Scan the entries below and extract each line with the word "最小值在" in it.

▶ Data for this exercise:
*** Block opens ***
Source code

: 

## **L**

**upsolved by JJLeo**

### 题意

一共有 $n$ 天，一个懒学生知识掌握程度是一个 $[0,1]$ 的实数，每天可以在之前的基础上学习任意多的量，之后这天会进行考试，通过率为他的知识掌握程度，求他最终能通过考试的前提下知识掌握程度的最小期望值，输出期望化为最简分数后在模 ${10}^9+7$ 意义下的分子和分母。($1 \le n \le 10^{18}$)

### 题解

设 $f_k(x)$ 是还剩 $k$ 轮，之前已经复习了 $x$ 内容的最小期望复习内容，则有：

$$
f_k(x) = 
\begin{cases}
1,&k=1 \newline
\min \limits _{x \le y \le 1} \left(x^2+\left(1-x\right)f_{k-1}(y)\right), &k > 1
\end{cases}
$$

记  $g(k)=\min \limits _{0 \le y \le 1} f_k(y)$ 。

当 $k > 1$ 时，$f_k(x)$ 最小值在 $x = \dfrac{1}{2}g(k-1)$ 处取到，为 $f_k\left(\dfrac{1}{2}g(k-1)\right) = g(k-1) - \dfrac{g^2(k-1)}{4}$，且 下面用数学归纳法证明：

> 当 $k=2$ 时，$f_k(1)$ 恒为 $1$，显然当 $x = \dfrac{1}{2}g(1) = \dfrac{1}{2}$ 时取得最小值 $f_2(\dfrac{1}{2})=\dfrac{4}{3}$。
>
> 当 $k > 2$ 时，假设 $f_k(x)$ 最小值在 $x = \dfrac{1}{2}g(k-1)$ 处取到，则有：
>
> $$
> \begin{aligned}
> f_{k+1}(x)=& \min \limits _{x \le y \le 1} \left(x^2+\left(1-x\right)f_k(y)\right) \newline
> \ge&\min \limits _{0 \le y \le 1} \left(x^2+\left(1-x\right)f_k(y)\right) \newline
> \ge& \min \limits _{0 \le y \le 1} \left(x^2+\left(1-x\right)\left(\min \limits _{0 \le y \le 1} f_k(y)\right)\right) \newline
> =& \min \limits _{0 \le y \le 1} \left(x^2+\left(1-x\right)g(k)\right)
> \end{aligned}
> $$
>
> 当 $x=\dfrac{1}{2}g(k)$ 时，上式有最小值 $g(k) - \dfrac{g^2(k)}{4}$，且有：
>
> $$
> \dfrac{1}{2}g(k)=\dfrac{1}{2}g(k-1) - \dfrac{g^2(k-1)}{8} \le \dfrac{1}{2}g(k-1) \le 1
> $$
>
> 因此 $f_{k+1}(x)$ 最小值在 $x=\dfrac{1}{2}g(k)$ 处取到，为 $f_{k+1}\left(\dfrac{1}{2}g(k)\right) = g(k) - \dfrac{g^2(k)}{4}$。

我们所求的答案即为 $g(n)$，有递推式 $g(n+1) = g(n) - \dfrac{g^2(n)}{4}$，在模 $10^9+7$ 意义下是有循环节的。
*** Block closes ***
▶ Answer space:
当 $k > 1$ 时，$f_k(x)$ 最小值在 $x = \dfrac{1}{2}g(k-1)$ 处取到，为 $f_k\left(\dfrac{1}{2}g(k-1)\right) = g(k-1) - \dfrac{g^2(k-1)}{4}$，且 下面用数学归纳法证明：
> 当 $k > 2$ 时，假设 $f_k(x)$ 最小值在 $x = \dfrac{1}{2}g(k-1)$ 处取到，则有：
> 因此 $f_{k+1}(x)$ 最小值在 $x=\dfrac{1}{2}g(k)$ 处取到，为 $f_{k+1}\left(\dfrac{1}{2}g(k)\right) = g(k) - \dfrac{g^2(k)}{4}$。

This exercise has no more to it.